Лимонов штурмует Американское
посольство, Солженицын вручает премию Распутину,
Пелевина вообще никто не видел в лицо.
Одни объединяются, другие
разъединяются, третьи якобы уединяются, весьма
небескорыстно... Скандал сделался не просто
нормой — духом и буквой литературной жизни...
В интервью "Лит. России"
звезда книжных развалов Полина Дашкова заявила о
своем неприятии всех и всяческих союзов, скромно
умолчав о собственной попытке присоединиться к
одному из них... Попытка, как стало известно, не
удалась.
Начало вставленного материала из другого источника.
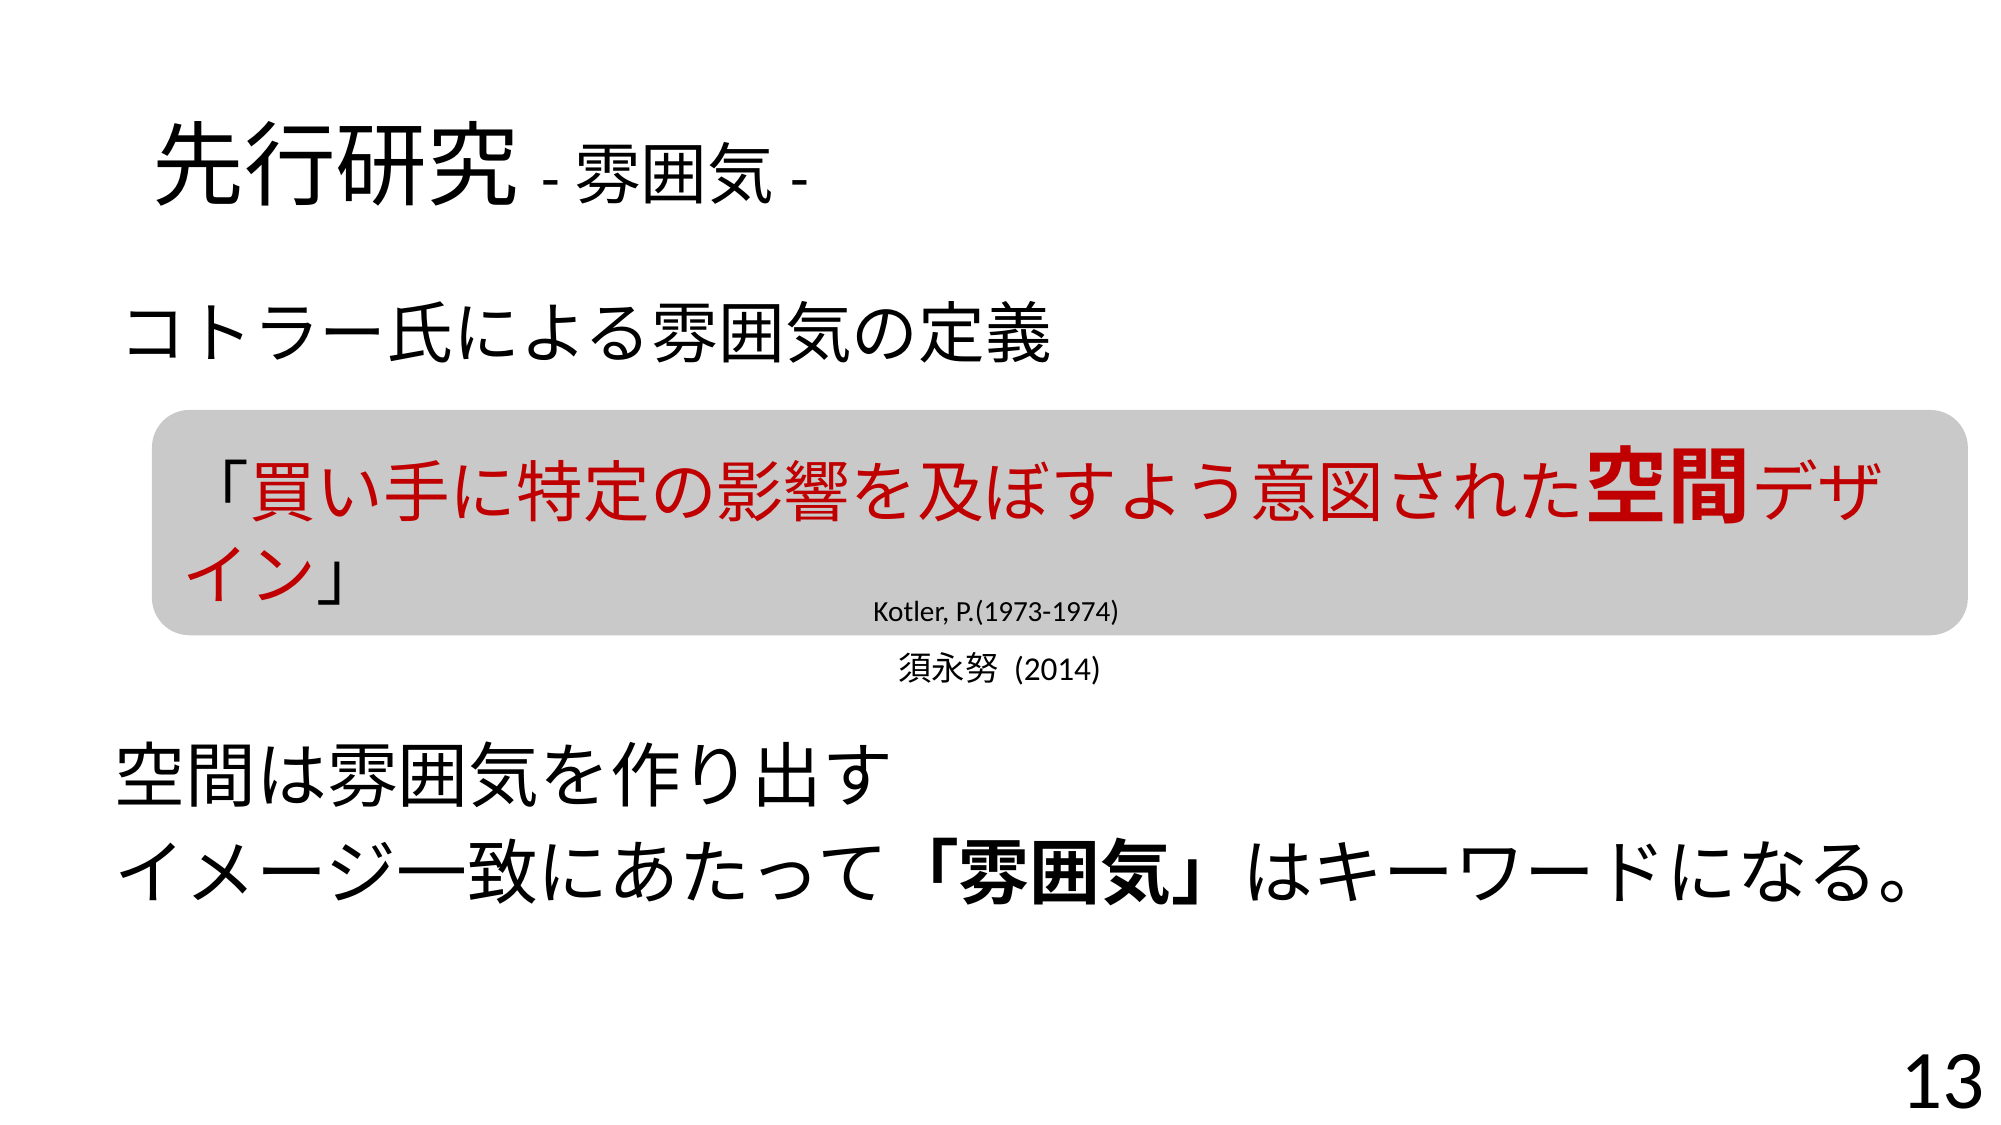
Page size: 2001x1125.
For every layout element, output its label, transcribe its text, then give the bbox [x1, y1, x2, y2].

Следствие ли это борьбы за чистоту
рядов, противление испорченности вкуса или
(элементарно, Ватсон!) сработало корпоративное
скорбное чувство по поводу чьего-либо тиражного
и коммерческого успеха?.. В любом случае
виноградная история Эзопа еще куда как
актуальна...
Редкие всплески критической
мысли растворяются в мутном потоке
ангажированности и пристрастия. Лишь
В.Бондаренко удается, перегнувшись через
бруствер родного окопа, заглянуть в лагерь
супостата и выудить оттуда крупицу-другую
общенародного достояния.
Суета сует и всяческая суета... И
что нам грешным остается: Задрав штаны бежать...
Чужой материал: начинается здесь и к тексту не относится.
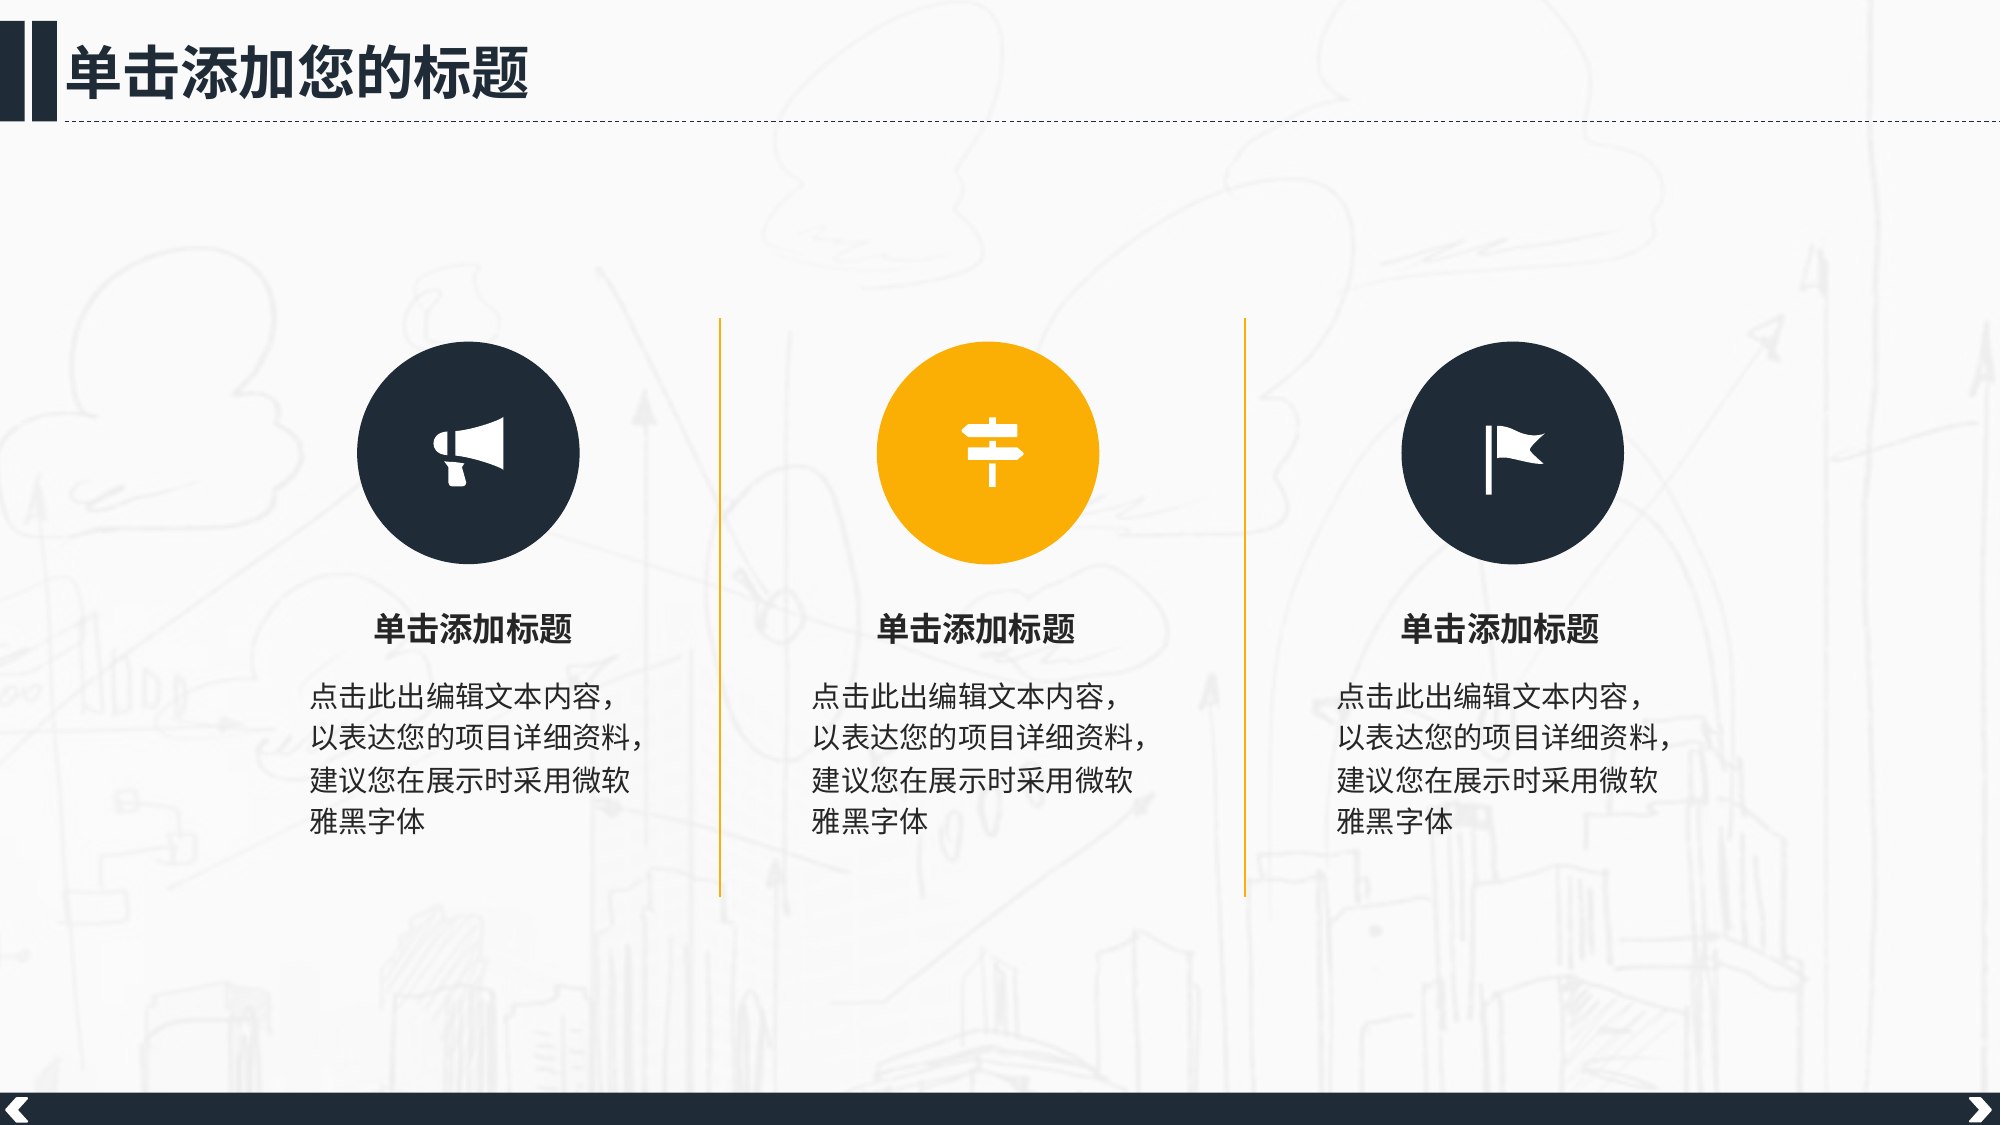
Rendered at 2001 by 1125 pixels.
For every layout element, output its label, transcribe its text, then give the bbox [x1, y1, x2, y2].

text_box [961, 417, 1024, 487]
text_box 单击添加标题 [373, 608, 586, 649]
text_box [357, 341, 580, 565]
text_box 单击添加标题 [1400, 608, 1614, 649]
text_box 点击此出编辑文本内容，以表达您的项目详细资料，建议您在展示时采用微软雅黑字体 [1336, 670, 1678, 839]
text_box 点击此出编辑文本内容，以表达您的项目详细资料，建议您在展示时采用微软雅黑字体 [309, 670, 650, 839]
text_box [1401, 341, 1625, 565]
text_box [875, 340, 1101, 566]
text_box 单击添加标题 [876, 608, 1089, 649]
text_box 点击此出编辑文本内容，以表达您的项目详细资料，建议您在展示时采用微软雅黑字体 [811, 670, 1153, 839]
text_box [433, 417, 504, 487]
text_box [1485, 425, 1545, 495]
или спокойно и со вкусом наслаждаться творениями
классиков, следить за толстыми журналами и с
радостью обнаруживать знакомые и новые имена.
Между тем, уместно отметить, что
женская проза теперь достигла небывалых доселе
вершин эмансипации, недосягаемых во времена
Г.Бичер-Стоу, Э.Л. Войнич, Жорж Санд, а также
Маргарет Митчелл и Франсуазы Саган. Думаю, что ни
Петрушевская, ни Толстая, ни Кретова не чаяли от
прекрасной половины такого безумного рвения к
сочинительству романов всех мастей и
разновидностей. Леденящие кровь детективы,
слезоточивые любовные драмы, бесконечные
"многоопытные" исповеди, главная идея
которых сводится к мысли: мужчина — линолеум,
который достаточно один раз правильно уложить,
чтобы потом всю жизнь по нему беспрепятственно
передвигаться... А если, возникает закономерный
вопрос, качественно положить не удалось,
рвется-де, топорщится и т. д.?! Ответ неотвратим,
как гильотина: свернуть обратно в рулон и — на
помойку... И тем не менее...
Проза Лидии Шевяковой как для
меня грешного, так и для тысяч читателей журнала
"Москва" стала настоящим открытием. Ее
стилистическая манера, скорее новеллистская, чем
романная, просто находка для нищих, но все еще
толстых и не утративших своего читателя
журналов. "Очень интересный роман" состоит
из небольших новелл, образующих единое
повествование, но существующих вполне автономно
как отдельные рассказы, жанровые зарисовки,
репортажи, дневниковые заметки, путевые записки,
философские опусы и отдельные, что кажется
совсем невероятным для женского склада ума,
афоризмы. Ну такой, к примеру:
"Нельзя закрывать глаза на
мерзость, творящуюся вокруг, опрометчиво
надеясь, что именно тебя она никогда не коснется.
В дерьме брода нет".
Сама по себе мысль не так уж и
нова, но после обличительного пафоса, идущего,
вероятно, от Монтеня или Фучика, — совершенно
неожиданный перифраз известной поговорки, что в
совокупности создает новый и весьма современный
эстетический эффект. Или в духе Льва Толстого:
"Возможно, если бы мы умели с
беззлобным простодушным смирением встречать
все, что посылает нам вершитель наших судеб, то
жизнь многих людей не была бы отравлена
бесполезным ядом сожалений" — пусть несколько
высокопарно, зато как поэтично и убедительно.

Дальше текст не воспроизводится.